I remember a topic we have back in our Filipino psychology of Sir Mike Mende, which was about how mostly Filipinos are still in the ‘survival-of-the-fittest’ mindset. I forgot if this is the correct terminology but it is something about how Filipinos prioritize their means to survive over other social concerns. For example, for poor people who barely can eat 3 times a day, killing a rare bird specie like a Philippine eagle is something acceptable for the reason that they killed it for survival. They killed it in order to live, to save the lives of very hungry people. But if you are a healthy animal rights enthusiast, this is against animal cruelty and is unacceptable to you. Social concern is basically a frivolous idea to the hungry poor people.Now, how is this ‘survival-of-the-fittest’ relate to the local tech start-up scene? Putting up a tech start-up venture is a trial and error experiment which mostly is about errors. Now, if you are a typical student from a typical Filipino family whose education is funded by ‘loans’ and selling carabaos and farm lands, the least thing you will do is put up a start-up venture where success is close to non-existent. Right from the start when you go to school, your main aim is to graduate the soonest possible before funds run dry. So you study hard, and avoid extracurricular activities that will destruct you from your main goal. Now once, you are done with school, your next step is to find a work that gives you the hihgest pay. You are not being greedy. You are just being practical that you need to pay all the loans/debts incurred by your education. Plus, the long list of siblings and relatives you need to support for education added pressure for you to get a stable high-earning job.
Now some people who got into stable corporate jobs may one time in their lives declared that they want to go out of the corporate and start a business or get into a start-up venture. Or for some, they tried to maintain a start-up venture on their side while working for a company. Not being negative about it, but it is less likely that they can finish their start-up venture. For reasons that:
* Start-up culture is totally different from corporate culture. If you have worked for years in a corporate culture, you might be used to the its culture that you will have a hard adjusting to the start-up culture.
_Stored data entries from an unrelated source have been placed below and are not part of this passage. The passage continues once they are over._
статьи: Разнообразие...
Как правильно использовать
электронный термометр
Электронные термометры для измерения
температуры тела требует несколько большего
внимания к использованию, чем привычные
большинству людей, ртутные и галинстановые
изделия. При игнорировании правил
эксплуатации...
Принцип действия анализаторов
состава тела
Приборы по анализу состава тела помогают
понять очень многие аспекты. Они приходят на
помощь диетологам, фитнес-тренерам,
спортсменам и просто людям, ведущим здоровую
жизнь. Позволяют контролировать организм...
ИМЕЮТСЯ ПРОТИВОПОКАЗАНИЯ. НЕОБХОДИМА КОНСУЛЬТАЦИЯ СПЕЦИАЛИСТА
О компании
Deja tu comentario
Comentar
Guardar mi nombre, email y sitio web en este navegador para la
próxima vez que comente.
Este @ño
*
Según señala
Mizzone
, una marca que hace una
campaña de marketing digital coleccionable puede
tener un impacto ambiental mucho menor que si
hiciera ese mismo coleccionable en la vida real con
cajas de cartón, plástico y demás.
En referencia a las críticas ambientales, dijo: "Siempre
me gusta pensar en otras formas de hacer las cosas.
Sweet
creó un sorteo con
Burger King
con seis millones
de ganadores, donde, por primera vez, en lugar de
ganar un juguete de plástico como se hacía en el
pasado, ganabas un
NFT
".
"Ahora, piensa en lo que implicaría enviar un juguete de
* People from corporate who will soon put up their start-up venture will most likely bring with them their corporate culture to their start-ups, which makes their start-up no longer a start-up. Because start-up is mostly about culture than business.
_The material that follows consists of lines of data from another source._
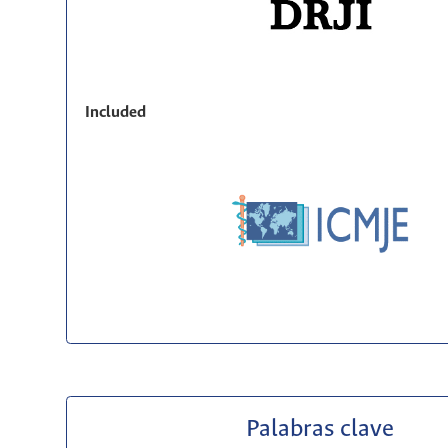
Included
Palabras clave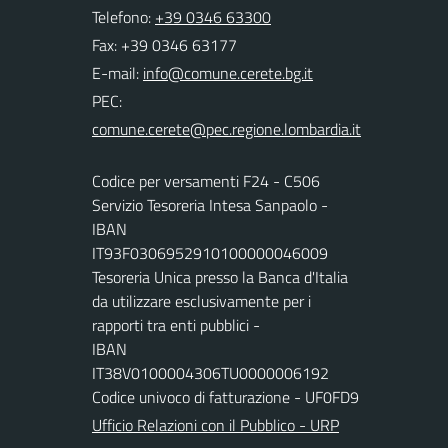
Telefono:
+39 0346 63300
Fax: +39 0346 63177
E-mail:
PEC:
Codice per versamenti F24 - C506
Servizio Tesoreria Intesa Sanpaolo -
IBAN
IT93F0306952910100000046009
Tesoreria Unica presso la Banca d'Italia
da utilizzare esclusivamente per i
rapporti tra enti pubblici -
IBAN
IT38V0100004306TU0000006192
Codice univoco di fatturazione - UF0FD9
Ufficio Relazioni con il Pubblico - URP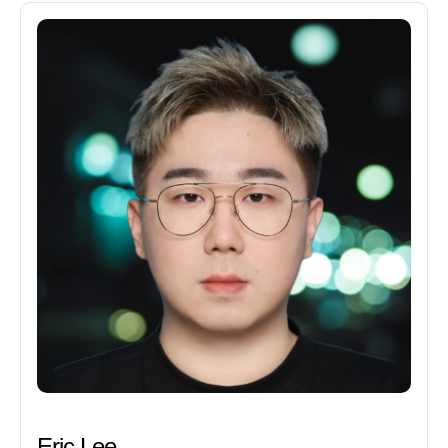
Eric Lee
* Start-up is mostly trial and error repeat infinite times. Now if you enter it at a later part of your life, the possibility of you being burned out is high especially that you already taste success in your corporate life. But there are few brave souls in the local tech scene that get up to the challenge of getting into the start-up culture. This is the aim of this website/blog or whatever you call it to showcase local start-uppers. In my frustration of being a tech dodo, this is my way of getting as close as possible to being a tech geek. And, hopefully encourage the start-up culture in the Philippine local arena. This space in the world wide web is named owrange Juiceness after my default username owrange and Robert X. Cringely line, “Juice is my business,” in his book Accident Empires: How the Boys of Silicon Valley Make Their Millions, Battle Foreign Competition, and Still Can’t Get a Date. Presenting tech news in a ‘celebrity tidbits’ manner is a way to attract the mainstream to appreciate the start-up culture.